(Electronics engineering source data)
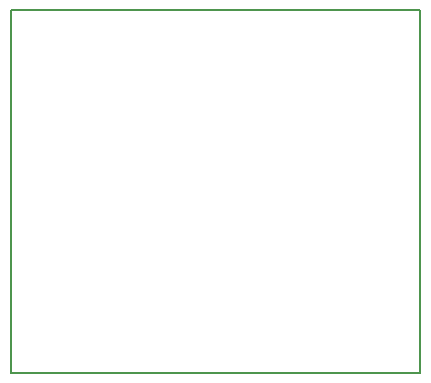
<source format=gbr>
G04 #@! TF.GenerationSoftware,KiCad,Pcbnew,(5.0.2)-1*
G04 #@! TF.CreationDate,2019-02-15T20:44:09+01:00*
G04 #@! TF.ProjectId,opamp temp sense,6f70616d-7020-4746-956d-702073656e73,rev?*
G04 #@! TF.SameCoordinates,PX77a9ca0PY5de3be0*
G04 #@! TF.FileFunction,Profile,NP*
%FSLAX46Y46*%
G04 Gerber Fmt 4.6, Leading zero omitted, Abs format (unit mm)*
G04 Created by KiCad (PCBNEW (5.0.2)-1) date 02/15/19 20:44:09*
%MOMM*%
%LPD*%
G01*
G04 APERTURE LIST*
%ADD10C,0.150000*%
G04 APERTURE END LIST*
D10*
X34594800Y30734000D02*
X34645600Y30683200D01*
X34645600Y0D02*
X34645600Y30683200D01*
X34036000Y0D02*
X34645600Y0D01*
X0Y0D02*
X34036000Y0D01*
X0Y609600D02*
X0Y0D01*
X0Y1270000D02*
X0Y609600D01*
X0Y30734000D02*
X0Y1270000D01*
X914400Y30734000D02*
X0Y30734000D01*
X34645600Y30734000D02*
X914400Y30734000D01*
M02*

</source>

### Work instructions
Output all the entries exactly, minus any pictures.

### Reply
<source format=gbr>
G04 #@! TF.GenerationSoftware,KiCad,Pcbnew,(5.0.2)-1*
G04 #@! TF.CreationDate,2019-02-15T20:44:09+01:00*
G04 #@! TF.ProjectId,opamp temp sense,6f70616d-7020-4746-956d-702073656e73,rev?*
G04 #@! TF.SameCoordinates,PX77a9ca0PY5de3be0*
G04 #@! TF.FileFunction,Profile,NP*
%FSLAX46Y46*%
G04 Gerber Fmt 4.6, Leading zero omitted, Abs format (unit mm)*
G04 Created by KiCad (PCBNEW (5.0.2)-1) date 02/15/19 20:44:09*
%MOMM*%
%LPD*%
G01*
G04 APERTURE LIST*
%ADD10C,0.150000*%
G04 APERTURE END LIST*
D10*
X34594800Y30734000D02*
X34645600Y30683200D01*
X34645600Y0D02*
X34645600Y30683200D01*
X34036000Y0D02*
X34645600Y0D01*
X0Y0D02*
X34036000Y0D01*
X0Y609600D02*
X0Y0D01*
X0Y1270000D02*
X0Y609600D01*
X0Y30734000D02*
X0Y1270000D01*
X914400Y30734000D02*
X0Y30734000D01*
X34645600Y30734000D02*
X914400Y30734000D01*
M02*

</source>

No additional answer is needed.